InfoQ: Can developers publish events to Azure Event Grid from their own applications? Even if those apps are outside Azure? How would they do that?
Rosanova: In Azure Event Grid, all events are emitted from topics. There are some topics that are Azure specific topics, like your storage account. When you use that storage account, it will raise events. You can also make your own custom topics. This enables you to publish your own events to a topic and you, or others, can subscribe to that topic to receive events they are interested in. Publishing is done via HTTPS POST using a key or token in a header for authorization. My favorite way to send to Event Grid is with curl using bash variables: curl -X POST -H "aeg-sas-key: $key" -d "$body" $topicEndpoint
 
InfoQ: How do developers interact with the Azure Event Grid? What's the UX?
Rosanova: Azure Event Grid is an Extension Resource in side of Azure, this means that it is anchored to other resources like storage. When you want to create event subscriptions on a storage account, you actually go to the UX for that storage account. In this way events really are a natural extension to resources you're already working with in Azure. You can also interact with Azure Event Grid through its own UX, but we expect many people to use the UX of the event publisher. For custom topics, the anchor is your custom topic itself, so you just navigate to your topic and subscribe to events from there. This really is the same model and same technology used both for our internal usage and offered to customers directly.
 
InfoQ: What does an "event" look like? Are there required and optional parts of the header/payload?
Rosanova:
aeg-sas-key: <Key From My Azure Event Grid custom topic>
[
  {
    "id": "'"$RANDOM"'",
    "eventType": "recordInserted",
    "subject": "myapp/vehicles/motorcycles",
    "eventTime": "'`date --iso-8601=seconds`'",
    "data":{
        "make": "Ducati",
        "model": "Monster"
    }
  }
]
 
In the above sample, the header aeg-sas-key is required, or a SAS token in a header called aeg-sas-token. Within the body the id, event type, subject, event time (in ISO 8601) and any valid JSON in the data object are all required. You don't need to preregister the event type or subject, but you can use them to enable filtering for your event subscribers, so you should think about using this in your event modeling.
 
InfoQ: Is this for reliable messaging scenarios?
Rosanova: Event Grid offers at least once delivery.
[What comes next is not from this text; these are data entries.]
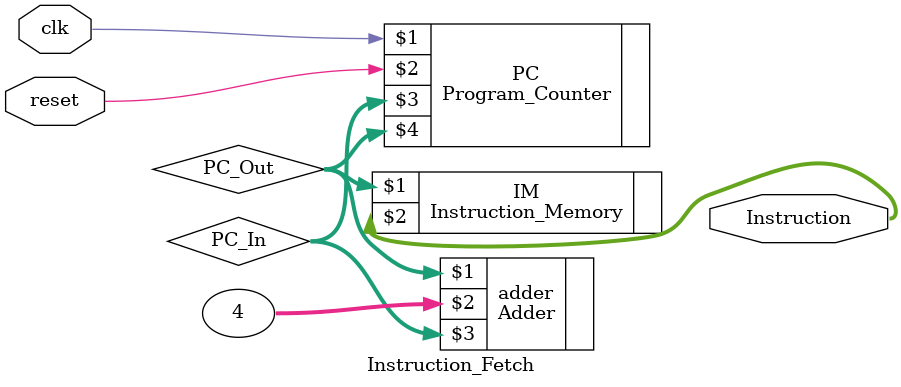
<source format=v>
`timescale 1ns / 1ps



module Instruction_Fetch(
    input clk,
    input reset,
    output [31:0] Instruction
    );
    
    wire [63:0] PC_In;
    wire [63:0] PC_Out;
    
    Program_Counter PC(clk, reset, PC_In, PC_Out);
    Adder adder(PC_Out, 4, PC_In);
    Instruction_Memory IM(PC_Out,Instruction);
    
    
endmodule


</source>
If your endpoint doesn't 200/202 our request, it will retry with an exponential back off. Eventually this retry interval becomes one hour and after 24 hours we drop undelivered events. At least once means that while it is reliable, you may receive events more than once, particularly if you don't acknowledge them.
 
InfoQ: What are valid consumers of events? Custom apps? Webhooks? Azure services?
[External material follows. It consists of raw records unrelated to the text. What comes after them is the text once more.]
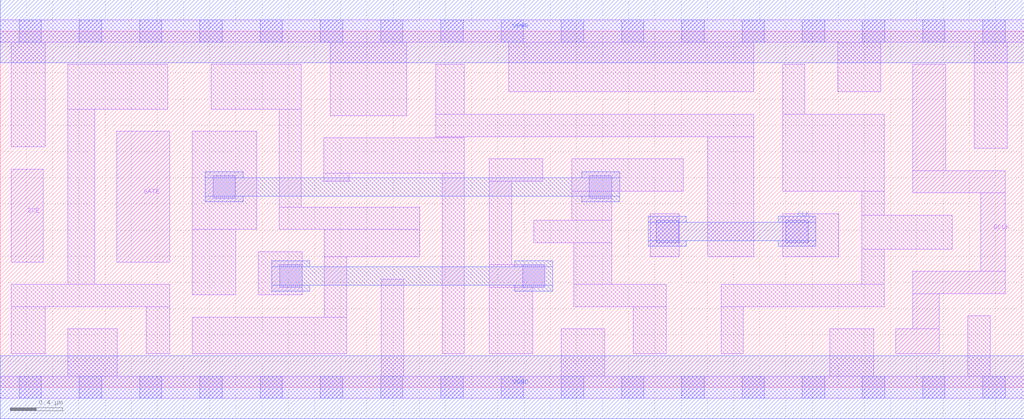
<source format=lef>
# Copyright 2020 The SkyWater PDK Authors
#
# Licensed under the Apache License, Version 2.0 (the "License");
# you may not use this file except in compliance with the License.
# You may obtain a copy of the License at
#
#     https://www.apache.org/licenses/LICENSE-2.0
#
# Unless required by applicable law or agreed to in writing, software
# distributed under the License is distributed on an "AS IS" BASIS,
# WITHOUT WARRANTIES OR CONDITIONS OF ANY KIND, either express or implied.
# See the License for the specific language governing permissions and
# limitations under the License.
#
# SPDX-License-Identifier: Apache-2.0

VERSION 5.7 ;
BUSBITCHARS "[]" ;
DIVIDERCHAR "/" ;
PROPERTYDEFINITIONS
  MACRO maskLayoutSubType STRING ;
  MACRO prCellType STRING ;
  MACRO originalViewName STRING ;
END PROPERTYDEFINITIONS
MACRO sky130_fd_sc_hdll__sdlclkp_2
  ORIGIN  0.000000  0.000000 ;
  CLASS CORE ;
  SYMMETRY X Y R90 ;
  SIZE  7.820000 BY  2.720000 ;
  SITE unithd ;
  PIN CLK
    ANTENNAGATEAREA  0.178200 ;
    DIRECTION INPUT ;
    USE SIGNAL ;
    PORT
      LAYER met1 ;
        RECT 4.950000 1.075000 5.240000 1.120000 ;
        RECT 4.950000 1.120000 6.230000 1.260000 ;
        RECT 4.950000 1.260000 5.240000 1.305000 ;
        RECT 5.940000 1.075000 6.230000 1.120000 ;
        RECT 5.940000 1.260000 6.230000 1.305000 ;
    END
  END CLK
  PIN GATE
    ANTENNAGATEAREA  0.178200 ;
    DIRECTION INPUT ;
    USE SIGNAL ;
    PORT
      LAYER li1 ;
        RECT 0.890000 0.955000 1.295000 1.955000 ;
    END
  END GATE
  PIN GCLK
    ANTENNADIFFAREA  0.498000 ;
    DIRECTION OUTPUT ;
    USE SIGNAL ;
    PORT
      LAYER li1 ;
        RECT 6.840000 0.255000 7.170000 0.445000 ;
        RECT 6.970000 0.445000 7.170000 0.715000 ;
        RECT 6.970000 0.715000 7.675000 0.885000 ;
        RECT 6.970000 1.485000 7.675000 1.655000 ;
        RECT 6.970000 1.655000 7.220000 2.465000 ;
        RECT 7.490000 0.885000 7.675000 1.485000 ;
    END
  END GCLK
  PIN SCE
    ANTENNAGATEAREA  0.178200 ;
    DIRECTION INPUT ;
    USE SIGNAL ;
    PORT
      LAYER li1 ;
        RECT 0.085000 0.955000 0.330000 1.665000 ;
    END
  END SCE
  PIN VGND
    DIRECTION INOUT ;
    USE SIGNAL ;
    PORT
      LAYER met1 ;
        RECT 0.000000 -0.240000 7.820000 0.240000 ;
    END
  END VGND
  PIN VPWR
    DIRECTION INOUT ;
    USE SIGNAL ;
    PORT
      LAYER met1 ;
        RECT 0.000000 2.480000 7.820000 2.960000 ;
    END
  END VPWR
  OBS
    LAYER li1 ;
      RECT 0.000000 -0.085000 7.820000 0.085000 ;
      RECT 0.000000  2.635000 7.820000 2.805000 ;
      RECT 0.085000  0.255000 0.345000 0.615000 ;
      RECT 0.085000  0.615000 1.295000 0.785000 ;
      RECT 0.085000  1.835000 0.345000 2.635000 ;
      RECT 0.515000  0.085000 0.895000 0.445000 ;
      RECT 0.515000  0.785000 0.720000 2.125000 ;
      RECT 0.515000  2.125000 1.280000 2.465000 ;
      RECT 1.115000  0.255000 1.295000 0.615000 ;
      RECT 1.465000  0.255000 2.645000 0.535000 ;
      RECT 1.465000  0.705000 1.800000 1.205000 ;
      RECT 1.465000  1.205000 1.960000 1.955000 ;
      RECT 1.610000  2.125000 2.300000 2.465000 ;
      RECT 1.970000  0.705000 2.305000 1.035000 ;
      RECT 2.130000  1.205000 3.205000 1.375000 ;
      RECT 2.130000  1.375000 2.300000 2.125000 ;
      RECT 2.470000  1.575000 2.665000 1.635000 ;
      RECT 2.470000  1.635000 3.545000 1.905000 ;
      RECT 2.475000  0.535000 2.645000 0.995000 ;
      RECT 2.475000  0.995000 3.205000 1.205000 ;
      RECT 2.520000  2.075000 3.105000 2.635000 ;
      RECT 2.910000  0.085000 3.080000 0.825000 ;
      RECT 3.325000  1.905000 3.545000 1.915000 ;
      RECT 3.325000  1.915000 5.755000 2.085000 ;
      RECT 3.325000  2.085000 3.545000 2.465000 ;
      RECT 3.375000  0.255000 3.545000 1.635000 ;
      RECT 3.735000  0.255000 4.065000 0.765000 ;
      RECT 3.735000  0.765000 4.160000 0.935000 ;
      RECT 3.735000  0.935000 3.905000 1.575000 ;
      RECT 3.735000  1.575000 4.145000 1.745000 ;
      RECT 3.885000  2.255000 5.755000 2.635000 ;
      RECT 4.075000  1.105000 4.670000 1.275000 ;
      RECT 4.285000  0.085000 4.615000 0.445000 ;
      RECT 4.365000  1.275000 4.670000 1.495000 ;
      RECT 4.365000  1.495000 5.215000 1.745000 ;
      RECT 4.380000  0.615000 5.085000 0.785000 ;
      RECT 4.380000  0.785000 4.670000 1.105000 ;
      RECT 4.835000  0.255000 5.085000 0.615000 ;
      RECT 4.965000  0.995000 5.185000 1.325000 ;
      RECT 5.405000  0.995000 5.755000 1.915000 ;
      RECT 5.505000  0.255000 5.675000 0.615000 ;
      RECT 5.505000  0.615000 6.750000 0.785000 ;
      RECT 5.975000  0.995000 6.405000 1.325000 ;
      RECT 5.975000  1.495000 6.750000 2.085000 ;
      RECT 5.975000  2.085000 6.145000 2.465000 ;
      RECT 6.335000  0.085000 6.670000 0.445000 ;
      RECT 6.395000  2.255000 6.725000 2.635000 ;
      RECT 6.580000  0.785000 6.750000 1.055000 ;
      RECT 6.580000  1.055000 7.270000 1.315000 ;
      RECT 6.580000  1.315000 6.750000 1.495000 ;
      RECT 7.390000  0.085000 7.560000 0.545000 ;
      RECT 7.440000  1.825000 7.690000 2.635000 ;
    LAYER mcon ;
      RECT 0.145000 -0.085000 0.315000 0.085000 ;
      RECT 0.145000  2.635000 0.315000 2.805000 ;
      RECT 0.605000 -0.085000 0.775000 0.085000 ;
      RECT 0.605000  2.635000 0.775000 2.805000 ;
      RECT 1.065000 -0.085000 1.235000 0.085000 ;
      RECT 1.065000  2.635000 1.235000 2.805000 ;
      RECT 1.525000 -0.085000 1.695000 0.085000 ;
      RECT 1.525000  2.635000 1.695000 2.805000 ;
      RECT 1.625000  1.445000 1.795000 1.615000 ;
      RECT 1.985000 -0.085000 2.155000 0.085000 ;
      RECT 1.985000  2.635000 2.155000 2.805000 ;
      RECT 2.135000  0.765000 2.305000 0.935000 ;
      RECT 2.445000 -0.085000 2.615000 0.085000 ;
      RECT 2.445000  2.635000 2.615000 2.805000 ;
      RECT 2.905000 -0.085000 3.075000 0.085000 ;
      RECT 2.905000  2.635000 3.075000 2.805000 ;
      RECT 3.365000 -0.085000 3.535000 0.085000 ;
      RECT 3.365000  2.635000 3.535000 2.805000 ;
      RECT 3.825000 -0.085000 3.995000 0.085000 ;
      RECT 3.825000  2.635000 3.995000 2.805000 ;
      RECT 3.990000  0.765000 4.160000 0.935000 ;
      RECT 4.285000 -0.085000 4.455000 0.085000 ;
      RECT 4.285000  2.635000 4.455000 2.805000 ;
      RECT 4.500000  1.445000 4.670000 1.615000 ;
      RECT 4.745000 -0.085000 4.915000 0.085000 ;
      RECT 4.745000  2.635000 4.915000 2.805000 ;
      RECT 5.010000  1.105000 5.180000 1.275000 ;
      RECT 5.205000 -0.085000 5.375000 0.085000 ;
      RECT 5.205000  2.635000 5.375000 2.805000 ;
      RECT 5.665000 -0.085000 5.835000 0.085000 ;
      RECT 5.665000  2.635000 5.835000 2.805000 ;
      RECT 6.000000  1.105000 6.170000 1.275000 ;
      RECT 6.125000 -0.085000 6.295000 0.085000 ;
      RECT 6.125000  2.635000 6.295000 2.805000 ;
      RECT 6.585000 -0.085000 6.755000 0.085000 ;
      RECT 6.585000  2.635000 6.755000 2.805000 ;
      RECT 7.045000 -0.085000 7.215000 0.085000 ;
      RECT 7.045000  2.635000 7.215000 2.805000 ;
      RECT 7.505000 -0.085000 7.675000 0.085000 ;
      RECT 7.505000  2.635000 7.675000 2.805000 ;
    LAYER met1 ;
      RECT 1.565000 1.415000 1.855000 1.460000 ;
      RECT 1.565000 1.460000 4.730000 1.600000 ;
      RECT 1.565000 1.600000 1.855000 1.645000 ;
      RECT 2.075000 0.735000 2.365000 0.780000 ;
      RECT 2.075000 0.780000 4.220000 0.920000 ;
      RECT 2.075000 0.920000 2.365000 0.965000 ;
      RECT 3.930000 0.735000 4.220000 0.780000 ;
      RECT 3.930000 0.920000 4.220000 0.965000 ;
      RECT 4.440000 1.415000 4.730000 1.460000 ;
      RECT 4.440000 1.600000 4.730000 1.645000 ;
  END
  PROPERTY maskLayoutSubType "abstract" ;
  PROPERTY prCellType "standard" ;
  PROPERTY originalViewName "layout" ;
END sky130_fd_sc_hdll__sdlclkp_2
END LIBRARY

</source>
Rosanova: All of the above; we don't discriminate about where events go and we don't limit them to region or cloud. Consumers can be other Azure services like Logic Apps and Functions which have direct UX integration to Azure Event Grid, but they can also be your own HTTP endpoints run in Azure or anywhere else.
 
InfoQ: Microsoft offers a handful of messaging-related services including Azure Service Bus, Azure Event Hubs, Logic Apps, and more. What are the clear use cases for Azure Event Grid?
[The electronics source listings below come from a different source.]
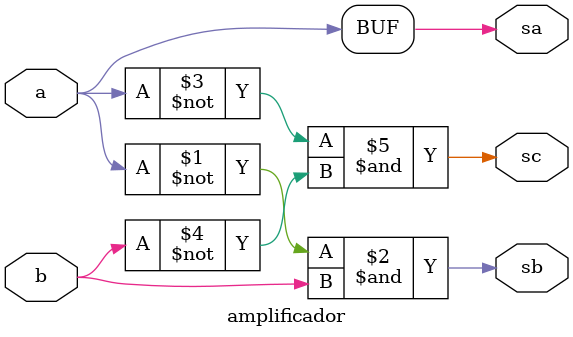
<source format=v>
module amplificador (a, b, sa, sb, sc);

    input a, b;
    output sa, sb, sc;

    assign sa = a;
    assign sb = ~a & b;
    assign sc = ~a & ~b;

endmodule
</source>
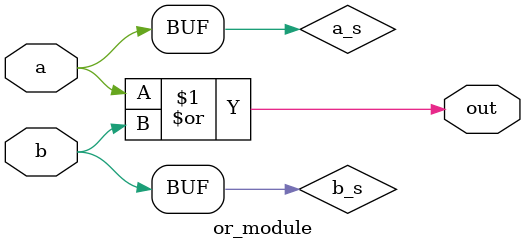
<source format=sv>

module or_module (
    input a, b,
    output out
);

logic a_s, b_s;

assign a_s = a;
assign b_s = b;

assign out = a_s | b_s;
    
endmodule
</source>
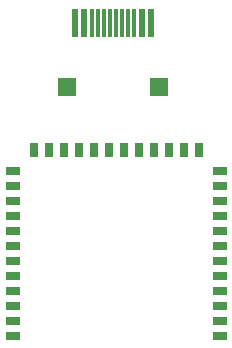
<source format=gbr>
%TF.GenerationSoftware,KiCad,Pcbnew,(5.1.2)-2*%
%TF.CreationDate,2020-02-06T17:00:50+08:00*%
%TF.ProjectId,wing-receiver-lite,77696e67-2d72-4656-9365-697665722d6c,rev?*%
%TF.SameCoordinates,Original*%
%TF.FileFunction,Paste,Bot*%
%TF.FilePolarity,Positive*%
%FSLAX46Y46*%
G04 Gerber Fmt 4.6, Leading zero omitted, Abs format (unit mm)*
G04 Created by KiCad (PCBNEW (5.1.2)-2) date 2020-02-06 17:00:50*
%MOMM*%
%LPD*%
G04 APERTURE LIST*
%ADD10R,0.600000X2.450000*%
%ADD11R,0.300000X2.450000*%
%ADD12R,1.500000X1.500000*%
%ADD13R,1.198880X0.698500*%
%ADD14R,0.698500X1.198880*%
G04 APERTURE END LIST*
D10*
X82981000Y-100270000D03*
X76531000Y-100270000D03*
X82206000Y-100270000D03*
X77306000Y-100270000D03*
D11*
X78006000Y-100270000D03*
X81506000Y-100270000D03*
X78506000Y-100270000D03*
X81006000Y-100270000D03*
X79006000Y-100270000D03*
X80506000Y-100270000D03*
X80006000Y-100270000D03*
X79506000Y-100270000D03*
D12*
X83656000Y-105664000D03*
X75856000Y-105664000D03*
D13*
X71247000Y-112776000D03*
X88773000Y-120396000D03*
X88773000Y-121666000D03*
D14*
X73025000Y-110998000D03*
D13*
X71247000Y-115316000D03*
X71247000Y-116586000D03*
X71247000Y-117856000D03*
X71247000Y-119126000D03*
X71247000Y-120396000D03*
X71247000Y-121666000D03*
X71247000Y-122936000D03*
X71247000Y-124206000D03*
X71247000Y-125476000D03*
X88773000Y-126746000D03*
X88773000Y-125476000D03*
X88773000Y-124206000D03*
X88773000Y-122936000D03*
X88773000Y-119126000D03*
X88773000Y-117856000D03*
X88773000Y-116586000D03*
X88773000Y-115316000D03*
X88773000Y-114046000D03*
X88773000Y-112776000D03*
D14*
X86995000Y-110998000D03*
X85725000Y-110998000D03*
X84455000Y-110998000D03*
X83185000Y-110998000D03*
X81915000Y-110998000D03*
X80645000Y-110998000D03*
X79375000Y-110998000D03*
X78105000Y-110998000D03*
X76835000Y-110998000D03*
X75565000Y-110998000D03*
X74295000Y-110998000D03*
D13*
X71247000Y-126746000D03*
X71247000Y-114046000D03*
M02*

</source>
Rosanova: Azure Event Grid fills a gap in the current cloud messaging space, not just in Azure, but across all cloud providers. We have services for messaging, queuing, and telemetry, but nothing for comprehensive eventing, particularly for cross service or cross cloud scenarios. If you look at a typical eCommerce application you would probably use something like Service Bus for the sales transactions and other material or financial exchanges, something like Event Grid to let all the parts report their status, like "inventory pulled", and something like Event Hub to track all the telemetry across all the different components. The three areas that we think will be significant for Azure Event Grid are serverless, operations, and integration. Each for its own reasons and focused on slightly different audiences.